Romãozinho se viu em cima de uma arvore. Não soube como veio parar lá em cima. Era uma arvore alta e robusta. Desceu com um salto só, e aterrissou simplesmente em pé! Aquele velho feiticeiro fez alguma coisa com ele. Olhou para as mãos, pros pés. Parecia normal. Olhou para frente e sorriu. Seu sorriso maligno já bem habituado. Iria aprontar e muito.
No povoado de Laginha era dia de festejos. Romãozinho não era visto por ninguém. Estava invisível. Foi quando tentou tocar o ombro de um menino. Este ficou parado como uma estátua. E reparando em um homem vendendo laranjas, a intenção do menino se tornou a de Romãozinho. Foi lá e derrubou o cesto, chutou as laranjas e quebrou os jarros. O menino foi pego e levou uma baita surra. Romãozinho se acabava de dar risada. Tentou fazer o mesmo com adultos, mas não conseguiu. Só conseguia com crianças. E era uma arruinação que não se acabava. Vasos quebrados, janelas destruídas, brigas e dentes quebrados, crueldade com animais. E o melhor de tudo era que quem apanhava eram os outros, não ele. Era a melhor parte. Bastava a força do pensamento e as crianças criavam o caos a seu redor.

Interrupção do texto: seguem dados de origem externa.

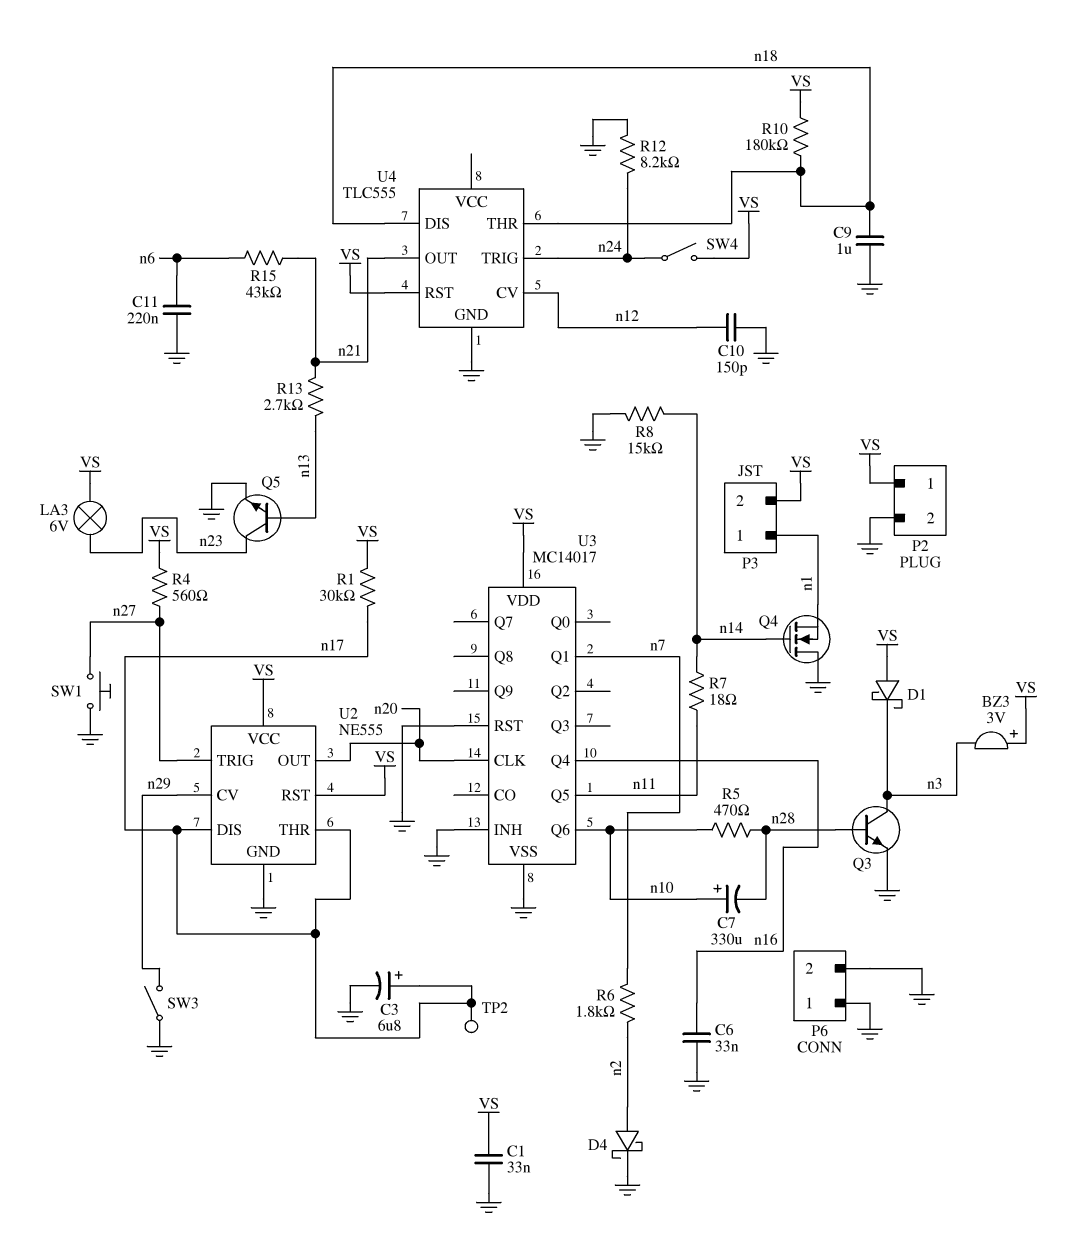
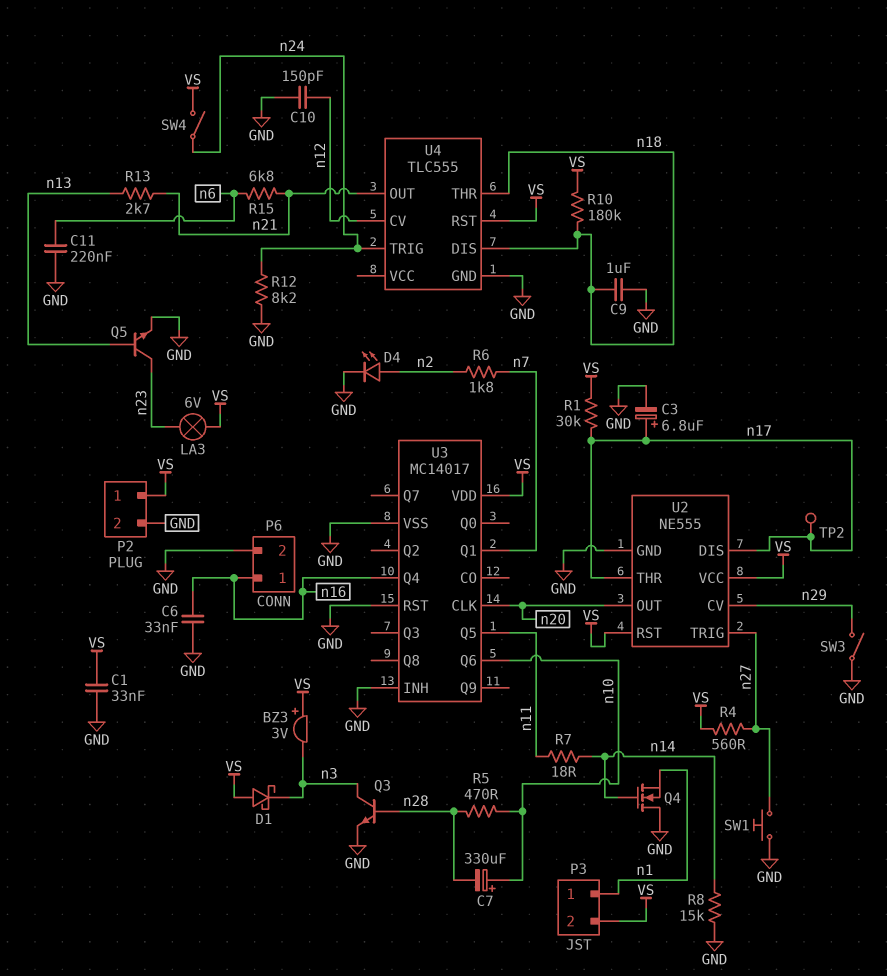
D4: schottky (A n2, K GND) -> LED (A n2, K GND)
P6 pin 1: GND -> n16
R15: 43k (n6, n21) -> 6.8k (n6, n21)

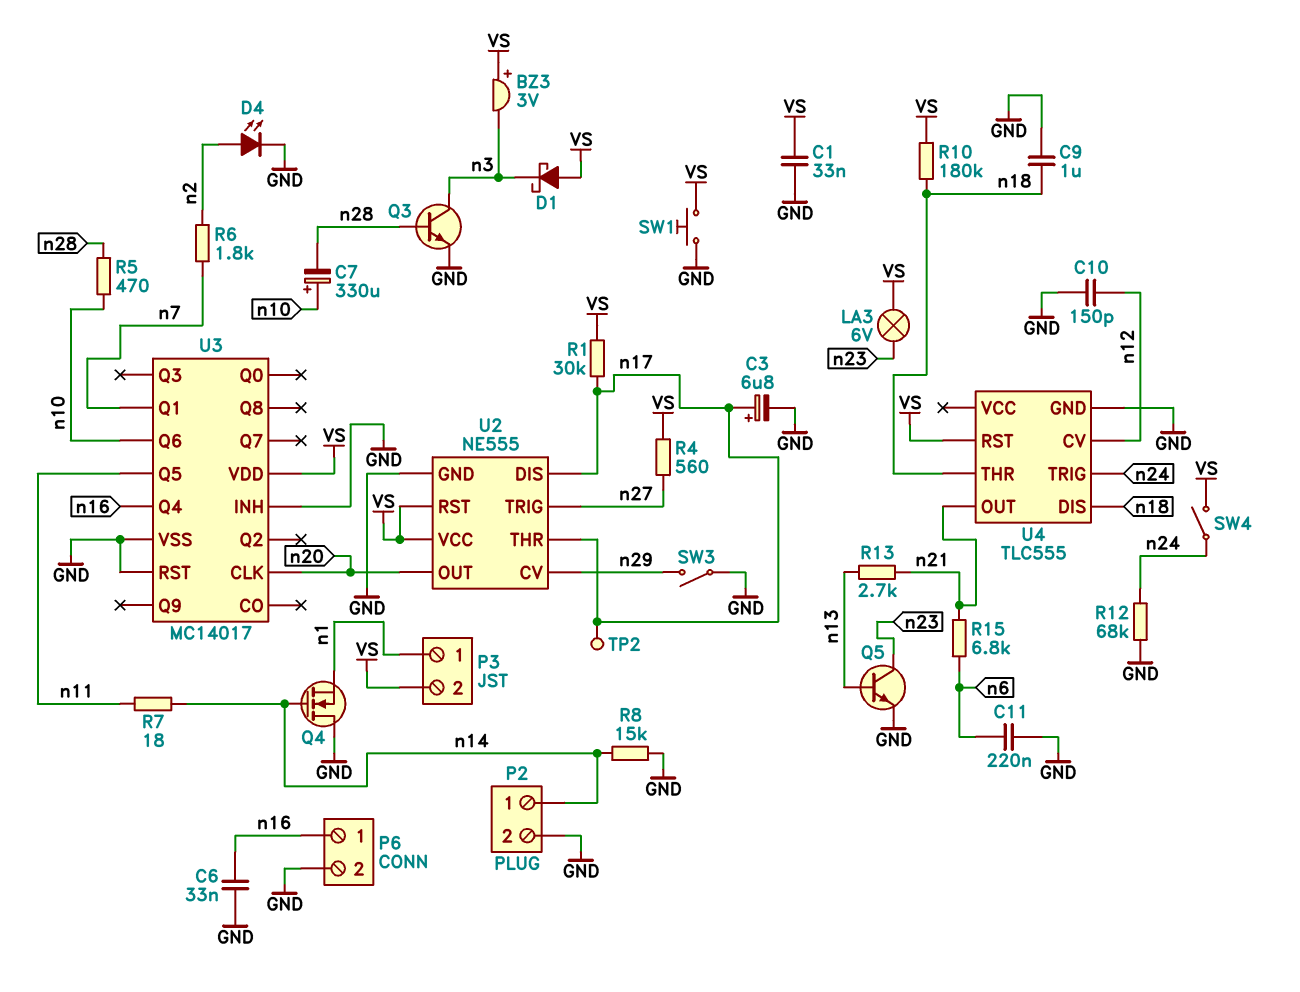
P2 pin 1: VS -> n14
R12: 8.2k (GND, n24) -> 68k (GND, n24)
SW1: button (GND, n27) -> button (GND, VS)

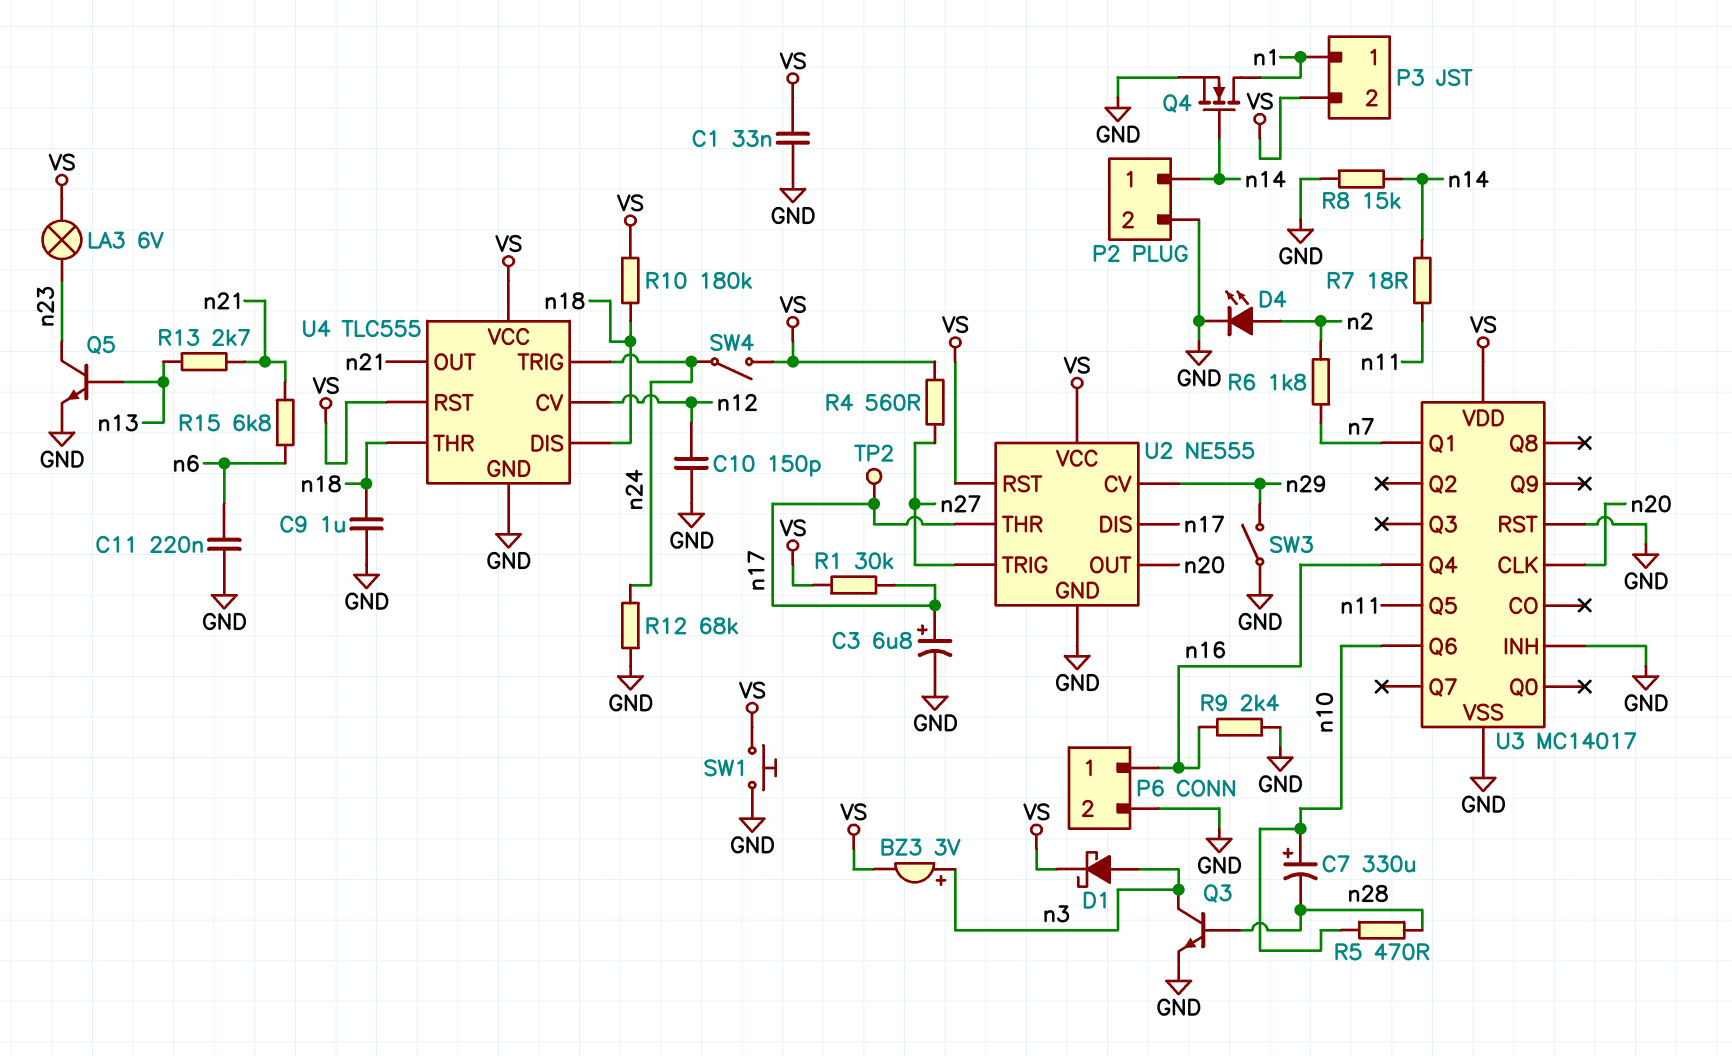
BZ3: buzzer 3V (plus VS, minus n3) -> buzzer 3V (plus n3, minus VS)
C6: 33nF (GND, n16) -> none
D1: schottky (A VS, K n3) -> schottky (A n3, K VS)
Q4: NMOS (G n14, D GND, S n1) -> NMOS (G n14, D n1, S GND)
R9: none -> 2.4k (GND, n16)
U4 pin VCC: none -> VS

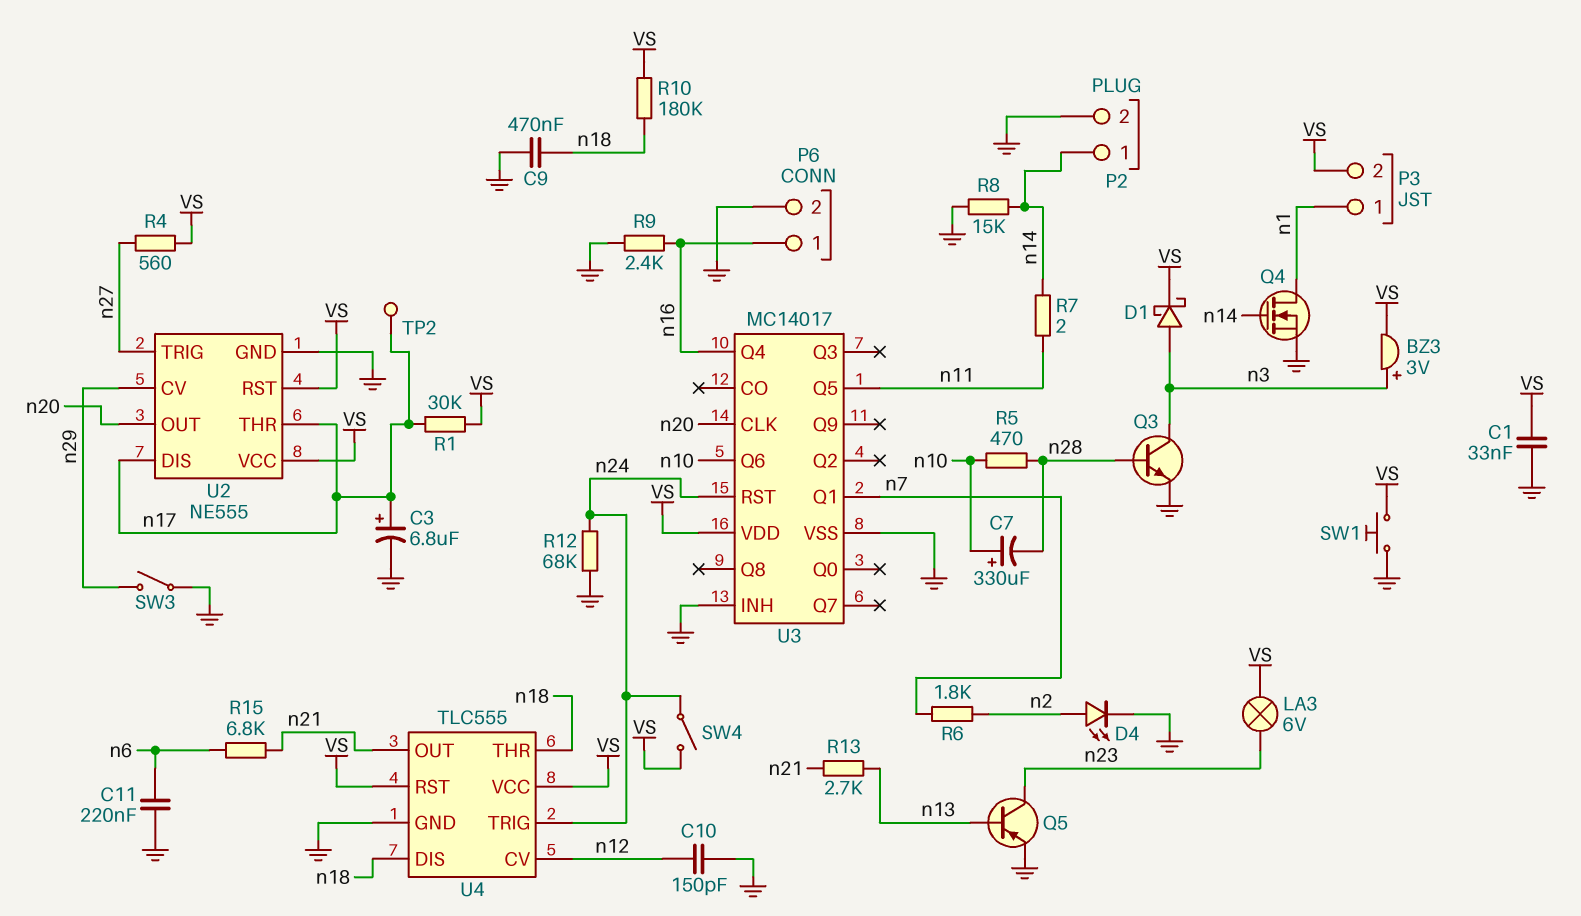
C9: 1uF (GND, n18) -> 470nF (GND, n18)
Q5: NPN (B n13, C n23, E GND) -> PNP (B n13, C n23, E GND)
R7: 18 (n11, n14) -> 2 (n11, n14)
U3 pin RST: GND -> n24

Romãozinho foi se divertindo com sua arte com o passar do tempo: em feriados, dias santos, feira livre, festejos e etc. E ia sempre transitando dos pequenos povoados e cidades que atazanava, à vila oculta nas moitas. Foi em um desses momentos de visita, que chegando encontrou o velho muito desgostoso, fumando seu cachimbo.
- Qué que cê tem, que ta com essa carona aí? – Perguntou o menino dando risada e comendo um pedaço de frango que estava na mesa. O velho olhou para ele lentamente:
- Ô, meu amiguinho. Que você apronte, eu não ligo não. Você ta livre. Eu escolhi você justamente pra isso.
- Então, que é?
- Cê mexeu com quem não devia.
Atrás do menino, duas crianças gêmeas, vestidas à moda de D. Pedro I, exatamente iguais! Seguraram Romãozinho pelos braços e o puxaram para longe. Romãozinho gritava e esperneava, mas a força dos dois meninos gêmeos era sobre humana. E não faziam o menor esforço para arrastá-lo.
- Aqui, vossuncê termina. – Sentenciou o velho.